本制度についての十分な周知を行うなど、起業家による再チャレンジを後押しする環境の整備を図る。
2022年7月に新設された特例「離職後に事業を開始等した場合の雇用保険受給期間の特例について」を指した内容です。
詳しい解説は割愛しますが、既に施工されている施策であることから、「スタートアップ育成5か年計画」の中では、今後新しい取り組みはなされないということがわかりました。
まとめ
今の政府は、スタートアップに対して、まずはスタートアップの「魅力」を全面に訴求することで、多くの人が関心を持ち挑戦することを後押しするスタンスを採っていることが、上記の通り理解できました。
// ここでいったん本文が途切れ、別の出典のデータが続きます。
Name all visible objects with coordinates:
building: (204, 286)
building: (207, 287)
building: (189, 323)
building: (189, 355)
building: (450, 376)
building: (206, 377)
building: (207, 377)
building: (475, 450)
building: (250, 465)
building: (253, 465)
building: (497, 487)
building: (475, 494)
日本人のリスク回避的な性格を踏まえた、そして現役スタートアップ経営者が「『起業家を増やす』ためのアイデア」として挙げている「再チャレンジ・セーフティネット」へのフォローはまだ薄いのが実情です。
政府が攻めのスタートアップ政策を採るのであれば、Reサラは守り(セーフティネット)と攻め(再チャレンジ)のスタートアップ支援を行うと棲み分けをするという前提に立つとします。
であれば、両者でスタートアップ環境の好循環を生み出せるなら、より日本のスタートアップ環境は活発化・成熟化すると願わずにいられません。